* [DATA IN THIS EXERCISE]

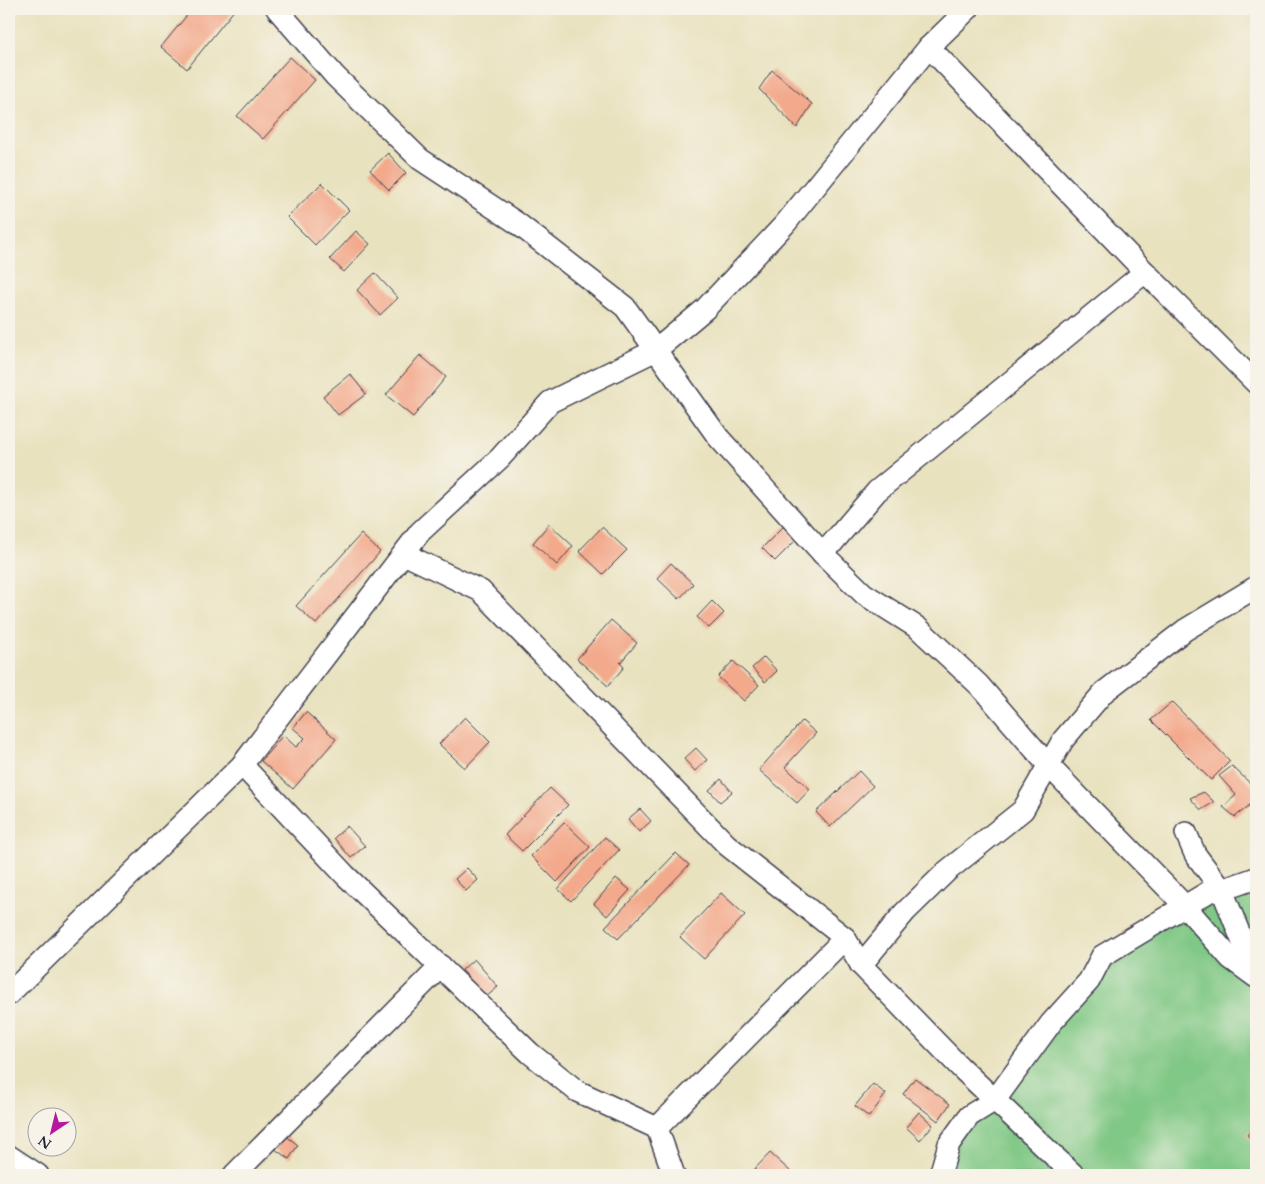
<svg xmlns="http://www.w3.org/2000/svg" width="1265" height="1184" font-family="Cardo,serif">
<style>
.green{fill:#80c885;stroke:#517560}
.building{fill:#f3a98b}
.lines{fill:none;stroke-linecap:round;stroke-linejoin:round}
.minor-casing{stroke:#403f4f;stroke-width:24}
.minor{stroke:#fff;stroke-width:21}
</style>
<rect width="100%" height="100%" fill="#f7f3e8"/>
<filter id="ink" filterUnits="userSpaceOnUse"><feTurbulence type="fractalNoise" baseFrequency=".02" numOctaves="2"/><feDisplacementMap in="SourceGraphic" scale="10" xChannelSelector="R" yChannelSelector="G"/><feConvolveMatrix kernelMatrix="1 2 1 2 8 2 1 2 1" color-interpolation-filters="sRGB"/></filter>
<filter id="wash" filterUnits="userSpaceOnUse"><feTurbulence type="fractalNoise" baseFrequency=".0096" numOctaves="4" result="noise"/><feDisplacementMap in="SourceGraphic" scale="20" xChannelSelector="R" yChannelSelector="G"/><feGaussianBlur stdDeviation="1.12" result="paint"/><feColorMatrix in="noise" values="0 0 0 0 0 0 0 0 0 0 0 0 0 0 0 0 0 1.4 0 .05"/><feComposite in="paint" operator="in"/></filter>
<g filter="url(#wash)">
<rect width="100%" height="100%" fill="#e9e2bf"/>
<!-- green -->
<path class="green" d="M 1256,878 L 1256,1175 L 945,1175 L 949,1144 L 1102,956 Z"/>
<g id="blocks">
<!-- building -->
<g class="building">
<path d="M 192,9 L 235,9 L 187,69 L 161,47 Z"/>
<path d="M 290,57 L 315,80 L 263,139 L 237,116 Z"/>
<path d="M 772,70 L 812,104 L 797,128 L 759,89 Z"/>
<path d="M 388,153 L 406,173 L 389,190 L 370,170 Z"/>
<path d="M 322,183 L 349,210 L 315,245 L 287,217 Z"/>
<path d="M 356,231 L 370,244 L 344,272 L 330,259 Z"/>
<path d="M 375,273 L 398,298 L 380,315 L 357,290 Z"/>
<path d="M 420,355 L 446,377 L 413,417 L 386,395 Z"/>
<path d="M 350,374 L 366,394 L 338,415 L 323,396 Z"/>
<path d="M 549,524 L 573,546 L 557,565 L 533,543 Z"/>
<path d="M 784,526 L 797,539 L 775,561 L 762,548 Z"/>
<path d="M 602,527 L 627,550 L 603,574 L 579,551 Z"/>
<path d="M 361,534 L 380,552 L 316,624 L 296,606 Z"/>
<path d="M 671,563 L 693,584 L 679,599 L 657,578 Z"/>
<path d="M 712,601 L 724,613 L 709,628 L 697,617 Z"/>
<path d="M 611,620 L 637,643 L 620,663 L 624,667 L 608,686 L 577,659 Z"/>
<path d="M 764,657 L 777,671 L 765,682 L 752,668 Z"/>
<path d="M 733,661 L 759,685 L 744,701 L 718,677 Z"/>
<path d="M 1172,702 L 1230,761 L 1211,780 L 1151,720 Z"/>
<path d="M 306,712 L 336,739 L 293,789 L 261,761 L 283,735 L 296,747 L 305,738 L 293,728 Z"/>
<path d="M 465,717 L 490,742 L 465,768 L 439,744 Z"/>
<path d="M 802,721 L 816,733 L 785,767 L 810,789 L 797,803 L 759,770 Z"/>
<path d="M 696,748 L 707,760 L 695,771 L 684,759 Z"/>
<path d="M 1232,766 L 1256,789 L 1256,800 L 1235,817 L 1223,807 L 1236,795 L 1219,776 Z"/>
<path d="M 859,771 L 873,786 L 830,827 L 816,812 Z"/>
<path d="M 721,779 L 732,792 L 720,802 L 709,790 Z"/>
<path d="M 550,788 L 568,805 L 522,851 L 505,835 Z"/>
<path d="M 1204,792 L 1214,802 L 1201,810 L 1190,798 Z"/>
<path d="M 640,809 L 651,821 L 639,832 L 628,819 Z"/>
<path d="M 564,822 L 590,847 L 557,882 L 531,856 Z"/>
<path d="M 347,826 L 365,846 L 351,858 L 334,838 Z"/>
<path d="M 605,837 L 619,850 L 571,901 L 558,889 Z"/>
<path d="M 676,853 L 689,865 L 618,939 L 605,927 Z"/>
<path d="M 467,868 L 478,880 L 466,891 L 455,879 Z"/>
<path d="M 616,878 L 630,890 L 607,916 L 594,904 Z"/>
<path d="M 721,893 L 745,915 L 704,959 L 680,937 Z"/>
<path d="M 474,959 L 498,987 L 486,997 L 462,970 Z"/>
<path d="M 915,1078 L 950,1104 L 938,1121 L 903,1094 Z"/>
<path d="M 873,1084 L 886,1094 L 869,1117 L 855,1106 Z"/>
<path d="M 919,1112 L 933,1125 L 920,1140 L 906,1127 Z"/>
<path d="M 1256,1125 L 1256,1144 L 1247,1135 Z"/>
<path d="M 285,1135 L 298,1145 L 289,1159 L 275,1149 Z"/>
<path d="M 770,1153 L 792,1173 L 790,1175 L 749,1175 Z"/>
</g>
</g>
</g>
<g filter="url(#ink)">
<use href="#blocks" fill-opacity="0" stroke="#403f4f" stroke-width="1"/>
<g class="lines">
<!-- minor casing -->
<g class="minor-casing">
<g id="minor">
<path d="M 277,9 L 335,76 L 420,159 L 517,223 L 625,307 L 718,437 L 823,554 L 864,594 L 918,628 L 979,685 L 1048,765 L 1185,906 L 1230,958 L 1256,977"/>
<path d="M 929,47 L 1145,272 L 1256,383"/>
<path d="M 404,554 L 481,591 L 727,845 L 845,938 L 861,965 L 905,912 L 947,871 L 1023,810 L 1063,740 L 1104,692 L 1185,630 L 1256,587"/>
<path d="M 823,554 L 877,491 L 1145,272"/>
<path d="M 242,765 L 345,875 L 530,1053 L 577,1091 L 657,1128 L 674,1175"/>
<path d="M 1186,833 L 1195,854 L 1222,890 L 1256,975"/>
<path d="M 861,965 L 960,1067 L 1074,1175"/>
<path d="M 9,994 L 242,765 L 420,532 L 500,458 L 550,402 L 656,350 L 705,309 L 785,224 L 929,47 L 968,9"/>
<path d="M 657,1128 L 845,938"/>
<path d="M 9,1156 L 38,1175"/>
<path d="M 234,1175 L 441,966"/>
<path d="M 940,1175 L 949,1144 L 969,1116 L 995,1100 L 1051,1023 L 1089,981 L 1102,956 L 1210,891 L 1222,890 L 1256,878"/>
</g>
</g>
<!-- minor -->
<use href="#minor" class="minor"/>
</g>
</g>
<!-- margin -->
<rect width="1265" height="1184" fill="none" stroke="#f7f3e8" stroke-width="30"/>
<!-- north arrow -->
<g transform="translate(52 1132) rotate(215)"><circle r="24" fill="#f7f3e8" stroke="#a29fa3"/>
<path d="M0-4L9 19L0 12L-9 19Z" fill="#b5179e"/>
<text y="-8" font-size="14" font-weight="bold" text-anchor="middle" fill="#22223b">N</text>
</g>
</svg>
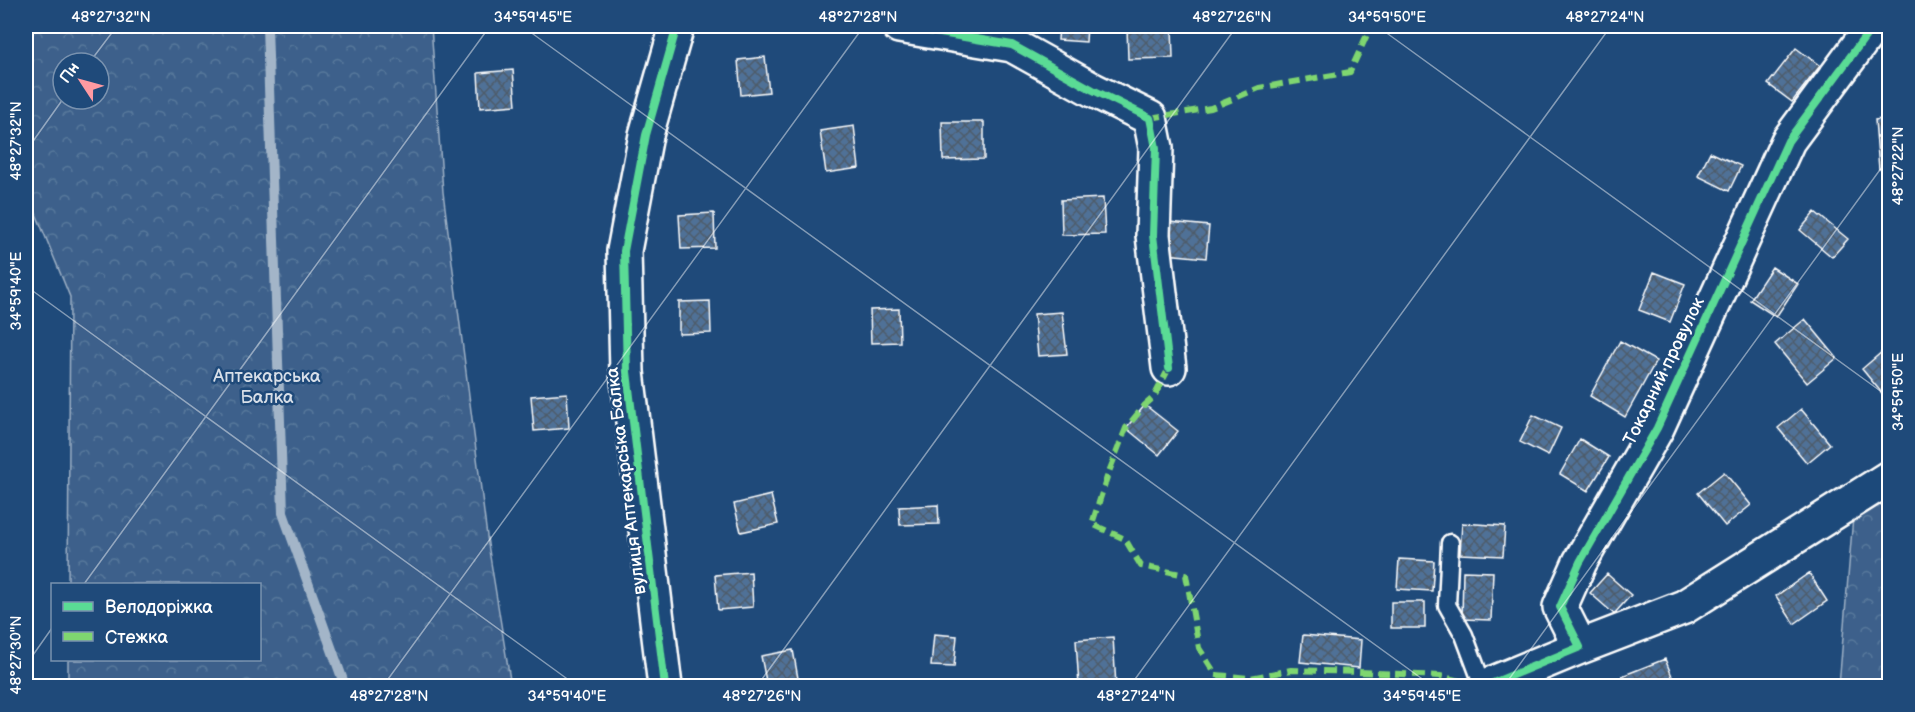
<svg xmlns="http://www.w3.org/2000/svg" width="1915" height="712" viewBox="0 0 1915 712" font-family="'Balsamiq Sans',sans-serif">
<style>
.forest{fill:url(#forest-crowns);stroke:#9eb0c5;stroke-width:1.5;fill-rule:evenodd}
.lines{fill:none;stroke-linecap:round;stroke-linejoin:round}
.stream{stroke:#a3b5c8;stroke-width:10}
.building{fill:url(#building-cross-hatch);stroke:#fff;stroke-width:1.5}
.lane-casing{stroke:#fff;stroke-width:21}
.street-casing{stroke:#fff;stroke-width:38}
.lane{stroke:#1f4a7a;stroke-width:16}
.street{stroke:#1f4a7a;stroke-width:33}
.quiet{stroke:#7fd670;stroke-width:6;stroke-dasharray:12 6;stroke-linecap:butt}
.cycleway-casing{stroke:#1f4a7a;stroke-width:11}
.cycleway{stroke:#5adb95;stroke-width:8}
.ticks{fill:none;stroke:#fff;stroke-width:1.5;stroke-opacity:0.45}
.labels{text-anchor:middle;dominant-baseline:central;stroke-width:5;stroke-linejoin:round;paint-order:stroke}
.street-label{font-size:18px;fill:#fff;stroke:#1f4a7a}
.park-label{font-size:18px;fill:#d8dfe8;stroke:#1f4a7a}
.neatline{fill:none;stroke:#fff;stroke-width:2}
.ticks-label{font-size:15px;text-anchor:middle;fill:#fff}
</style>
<defs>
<pattern id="forest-crowns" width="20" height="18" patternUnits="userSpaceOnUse" patternTransform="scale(1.5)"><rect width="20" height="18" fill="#3c618b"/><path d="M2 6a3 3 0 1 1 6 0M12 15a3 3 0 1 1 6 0" fill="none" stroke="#59799c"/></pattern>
<pattern id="building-cross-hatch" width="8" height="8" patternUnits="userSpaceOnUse" patternTransform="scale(1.5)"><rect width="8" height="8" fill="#507197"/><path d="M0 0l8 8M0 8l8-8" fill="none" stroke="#4e5b6a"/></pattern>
</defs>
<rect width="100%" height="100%" fill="#1f4a7a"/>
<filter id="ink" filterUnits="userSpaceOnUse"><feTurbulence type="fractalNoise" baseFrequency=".0167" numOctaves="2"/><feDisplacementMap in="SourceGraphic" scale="12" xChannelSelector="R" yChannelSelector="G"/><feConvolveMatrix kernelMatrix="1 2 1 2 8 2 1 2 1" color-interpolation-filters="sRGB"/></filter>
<g filter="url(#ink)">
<path class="forest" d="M26,26H431L443,192L488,544L511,686H68V660H260V584H68L70,297L26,189ZM63,63H99V99H63Z
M1889,495V686H1839L1853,517Z"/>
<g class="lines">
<path class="stream" d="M267,26L283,513L345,686"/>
</g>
<path class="building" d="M1059,26H1087L1086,42L1058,40Z
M1172,26L1173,58L1128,59L1127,27Z
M1796,48L1820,66L1792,102L1768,84Z
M765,57L769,92L741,95L738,60Z
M513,70L516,105L480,108L478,73Z
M1890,118V168L1879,169L1875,120Z
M942,122H984V159L943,160Z
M854,126L859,168L826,173L820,131Z
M1710,152L1741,166L1729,191L1698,176Z
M1103,198L1105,234L1062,235L1061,200Z
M1815,212L1848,239L1832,257L1800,230Z
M714,213L715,248L681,249L679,215Z
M1169,222L1209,226L1206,258L1166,254Z
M1772,267L1798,284L1776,317L1750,300Z
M1654,272L1685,284L1670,322L1639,310Z
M710,301L711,333L679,334V302Z
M899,309L900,342L871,343L870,310Z
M1062,312L1067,354L1038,356L1034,314Z
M1805,319L1837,358L1807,383L1775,344Z
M1620,341L1656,361L1625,417L1590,396Z
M1883,351L1890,358V403L1862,369Z
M567,393L569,428L534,431L531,396Z
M1145,405L1178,431L1159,455L1126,428Z
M1801,409L1830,444L1807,463L1778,428Z
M1533,415L1561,428L1548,456L1520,442Z
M1580,439L1609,457L1588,491L1560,474Z
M1724,472L1751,505L1725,526L1698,493Z
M771,495L778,524L741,532L734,504Z
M938,505L939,524L900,525L899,507Z
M1462,523L1505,526L1503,556L1460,554Z
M1399,559L1434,561L1432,591L1397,589Z
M1463,571L1493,572L1491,620L1462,619Z
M751,572L753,607L718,610L715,575Z
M1809,573L1827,601L1794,624L1776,596Z
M1607,574L1631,595L1614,614L1590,593Z
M1391,602H1425V628H1391Z
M934,634L957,636L954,667L931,666Z
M1303,635L1361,640L1359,668L1300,662Z
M1113,637L1116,686H1079L1076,640Z
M793,650L799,684L782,686H767L761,656Z
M1665,659L1676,686H1626L1622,676Z
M1269,682H1295V686H1269Z"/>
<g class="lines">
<defs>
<path id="lane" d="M1450,543L1447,605L1464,635L1483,686"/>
<path id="street" d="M899,26L1012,45L1093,90L1150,118L1156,148L1153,235L1169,368
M1580,647L1684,607L1890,477
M665,686L627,372L624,251L646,135L677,26
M1486,686L1580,647L1560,607L1580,562L1657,428L1788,141L1873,26"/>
</defs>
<use href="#lane" class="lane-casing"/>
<use href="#street" class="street-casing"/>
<use href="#lane" class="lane"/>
<use href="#street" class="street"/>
<path class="quiet" d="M1150,118L1211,108L1259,88L1350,72L1371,26
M1169,368L1154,397L1145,405L1126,428L1107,477L1092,524L1125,539L1141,566L1186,575L1199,648L1216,675L1250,678L1291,670L1359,672L1440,676L1480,686"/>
<defs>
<path id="cycleway" d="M899,26L1012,45L1093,90L1150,118L1156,148L1153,235L1169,368
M665,686L627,372L624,251L646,135L677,26
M1486,686L1580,647L1560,607L1580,562L1657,428L1788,141L1873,26"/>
</defs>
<use href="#cycleway" class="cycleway-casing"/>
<use href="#cycleway" class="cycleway"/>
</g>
</g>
<path class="ticks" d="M522,26L1432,686M1377,26L1890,398M89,63L117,26M26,151L63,99M26,286L577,686M84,584L490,26M26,665L52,628M383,686L864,26M757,686L1237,26M1130,686L1611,26M1504,686L1890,156M1877,686L1890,670"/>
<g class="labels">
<g class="street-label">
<text transform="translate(1664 371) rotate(-64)">Токарний провулок</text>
<text transform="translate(626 481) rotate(-97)">вулиця Аптекарська Балка</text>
</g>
<g class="park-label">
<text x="267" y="376">Аптекарська<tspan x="267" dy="21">Балка</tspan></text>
</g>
</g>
<rect width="1915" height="712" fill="none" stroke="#1f4a7a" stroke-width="66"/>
<rect x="51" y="583" width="210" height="78" fill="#1f4a7a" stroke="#7992af" stroke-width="1.5"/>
<rect x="63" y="602" width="30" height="9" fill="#5adb95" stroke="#7992af" stroke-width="1.5"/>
<text x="105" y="613" font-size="18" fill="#ffffff">Велодоріжка</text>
<rect x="63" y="632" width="30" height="9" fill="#7fd670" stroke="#7992af" stroke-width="1.5"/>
<text x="105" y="643" font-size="18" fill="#ffffff">Стежка</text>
<g transform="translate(81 81) rotate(306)"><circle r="28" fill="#1f4a7a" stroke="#7992af" stroke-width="1.5"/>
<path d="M0-4.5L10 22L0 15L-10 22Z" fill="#ff9aa2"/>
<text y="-9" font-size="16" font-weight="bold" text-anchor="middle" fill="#ffffff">Пн</text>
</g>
<rect x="33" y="33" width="1849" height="646" class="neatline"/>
<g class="ticks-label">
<text x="111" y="22">48°27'32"N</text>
<text x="533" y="22">34°59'45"E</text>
<text x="858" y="22">48°27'28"N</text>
<text x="1232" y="22">48°27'26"N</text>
<text x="1387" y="22">34°59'50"E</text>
<text x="1605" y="22">48°27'24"N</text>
<text transform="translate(16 141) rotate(-90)" y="5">48°27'32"N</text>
<text transform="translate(1898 166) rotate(-90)" y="5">48°27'22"N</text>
<text transform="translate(16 291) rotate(-90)" y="5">34°59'40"E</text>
<text transform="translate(1898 392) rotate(-90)" y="5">34°59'50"E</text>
<text transform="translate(16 655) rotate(-90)" y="5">48°27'30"N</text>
<text x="389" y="701">48°27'28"N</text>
<text x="567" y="701">34°59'40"E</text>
<text x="762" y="701">48°27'26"N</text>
<text x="1136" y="701">48°27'24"N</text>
<text x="1422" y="701">34°59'45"E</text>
</g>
</svg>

* [PROBLEM DETAILS] State the number of lines in the records that contain the string "bold", and nothing more.

* [RESULT] 2